Umbauen für den Krieg: Die Baracken- und Lazarettstadt Wien

Der Kriegsbeginn stellte für die dynamische Stadtentwicklung und die glanzvolle Baugeschichte Wiens eine Zäsur dar. Was gebaut wurde, diktierte der Krieg, sein unglücklicher Verlauf und seine ungenügende Vorbereitung und Organisation. Der stete Zustrom von Flüchtlingen und verletzten Soldaten erzwang den Umbau Wiens zu einer Baracken- und Lazarettstadt.

Im Zeichen des Krieges erfolgte der Ausbau der Befestigungsanlagen auf dem Bisamberg und auf der Linie Kahlenberg-Sophienalpe („Brückenkopf Wien“), weiters kam es zu einer Erweiterung der Rüstungsbetriebe im Arsenal. Als Neubauten strategischer Bedeutung können überdies die Schiffsbautechnische Versuchsanstalt und die Exportakademie (und spätere Hochschule für Welthandel) bezeichnet werden. Fertig gestellt wurden die Oesterreichisch-Ungarische Bank (und heutige Nationalbank) und das Technische Museum. Im Jänner 1915 verfügte der Gemeinderat die Ausschreibung eines Wettbewerbs für eine österreichische Völker- und Ruhmeshalle. Ansonsten gab es kaum Aufträge für öffentliche Hochbauten. Geplant waren diverse sog. „Kinderberge“ (Kinderheimstätten) in den Wiener Außenbezirken, von denen letztlich nur einige Bauten verwirklicht wurden. Der Krieg schuf neue Prioritäten.

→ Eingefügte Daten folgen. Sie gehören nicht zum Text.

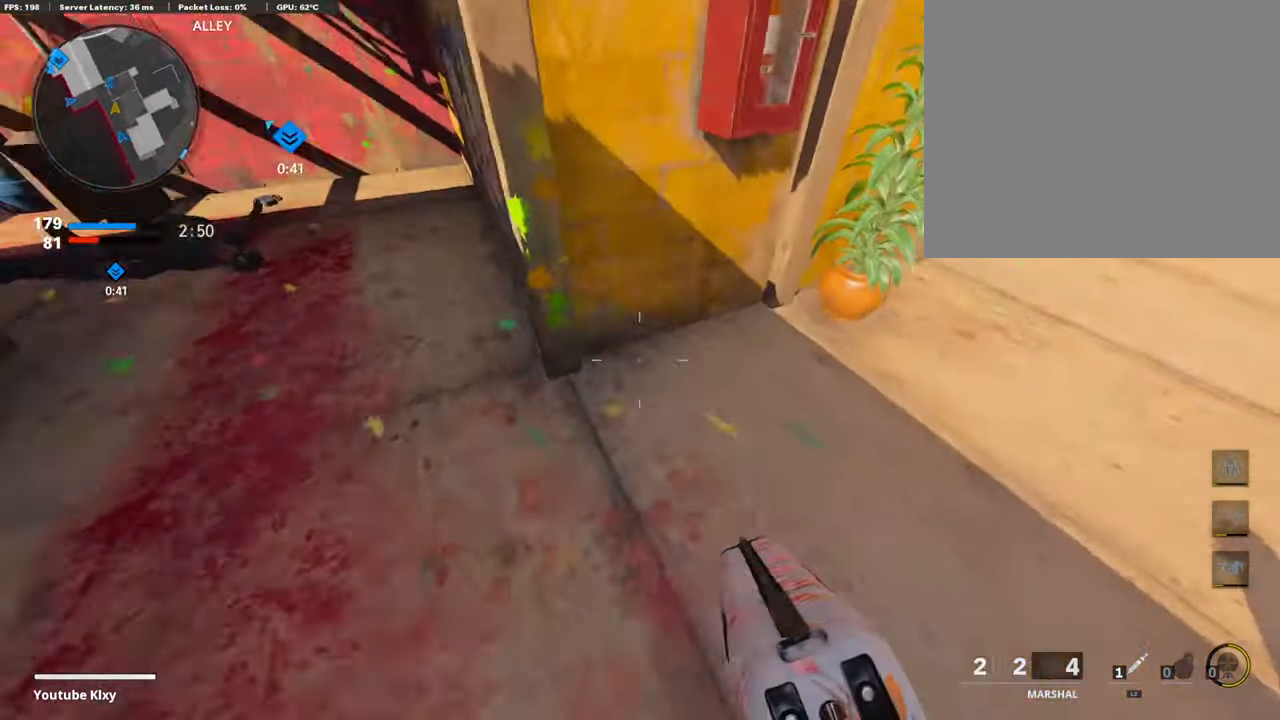
{"buttons": [], "left_stick": "up", "right_stick": "up", "events": [[17, "right_stick", "right"], [67, "left_stick", "up-right"], [135, "right_stick", "center"], [169, "L3", "down"], [202, "left_stick", "up"], [303, "right_stick", "up-left"], [354, "L3", "up"], [422, "right_stick", "up"]]}
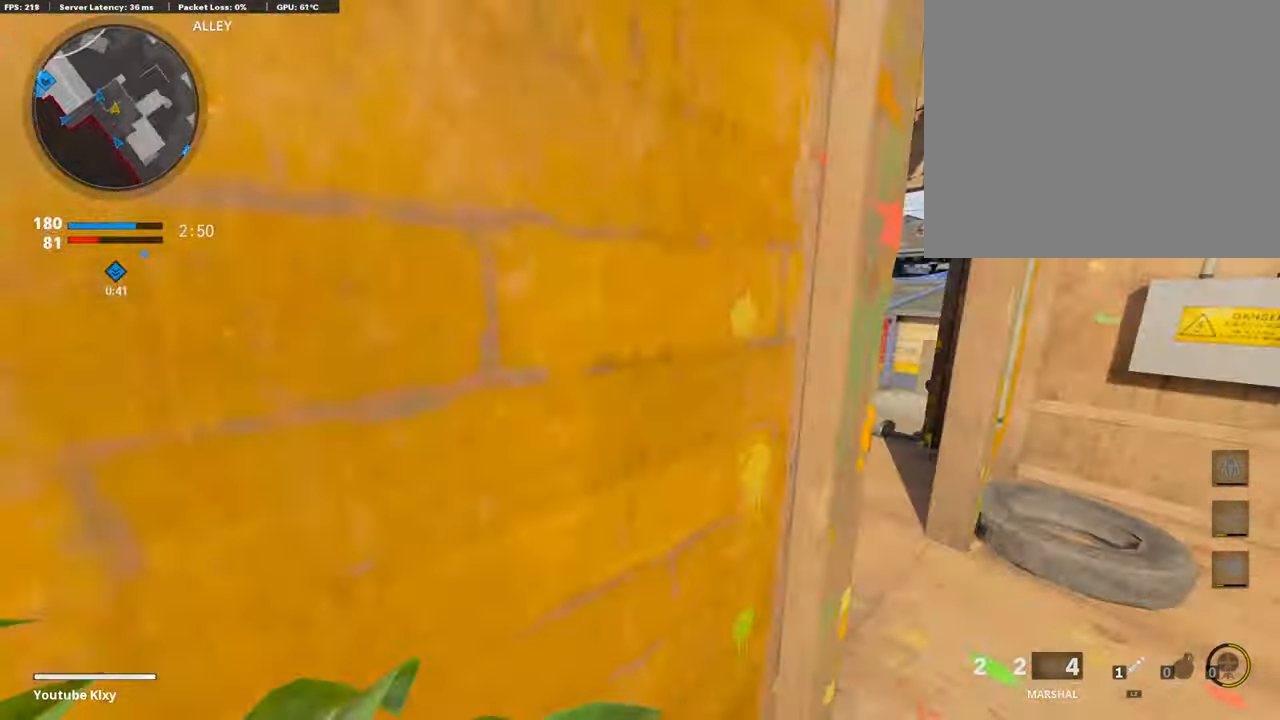
{"buttons": [], "left_stick": "up", "right_stick": "right", "events": [[17, "right_stick", "center"], [287, "L3", "down"], [337, "right_stick", "right"], [405, "L3", "up"]]}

Wien war und blieb während des Krieges eindeutig das „militärische Logistikzentrum“ der Habsburgermonarchie, war „das zentrale Verwaltungszentrum aller Kriegsanstrengungen an der Front und im Hinterland“. Wien war wichtige Kasernenstadt und wurde während des Krieges sowohl zum Versorgungsplatz für Verletzte wie für Flüchtlinge aus den Kriegsgebieten. Der wohl wichtigste Schwerpunkt der Bautätigkeit lag in der Errichtung von Barackenlagern (in Simmering, Favoriten, Meidling und Grinzing), die der ärztlichen Versorgung der zehntausenden Verwundeten dienten. So entstanden allein bis März 1916 sieben Kriegsspitäler, 91 Hilfsspitäler des Roten Kreuzes, elf Notspitäler, 19 Ausspeisungshallen und neun Anstalten für gemeinnützige Zwecke. Dazu kam, dass zahlreiche Krankheiten grassierten: Tuberkulose, Blattern oder Typhus. Hunger, Schmutz und mangelnde Hygiene trugen zu ihrer rasanten Verbreitung bei. Ein weiterer baulicher Schwerpunkt ergab sich aus der Versorgungsmisere. Wien brauchte Lagerkapazitäten für die kriegsnotwendige Vorratshaltung. Neben dem Bau des Städtischen Kühlhauses wurden die neuen Lagerhallen im Freudenauer Winterhafen von der Gemeinde übernommen.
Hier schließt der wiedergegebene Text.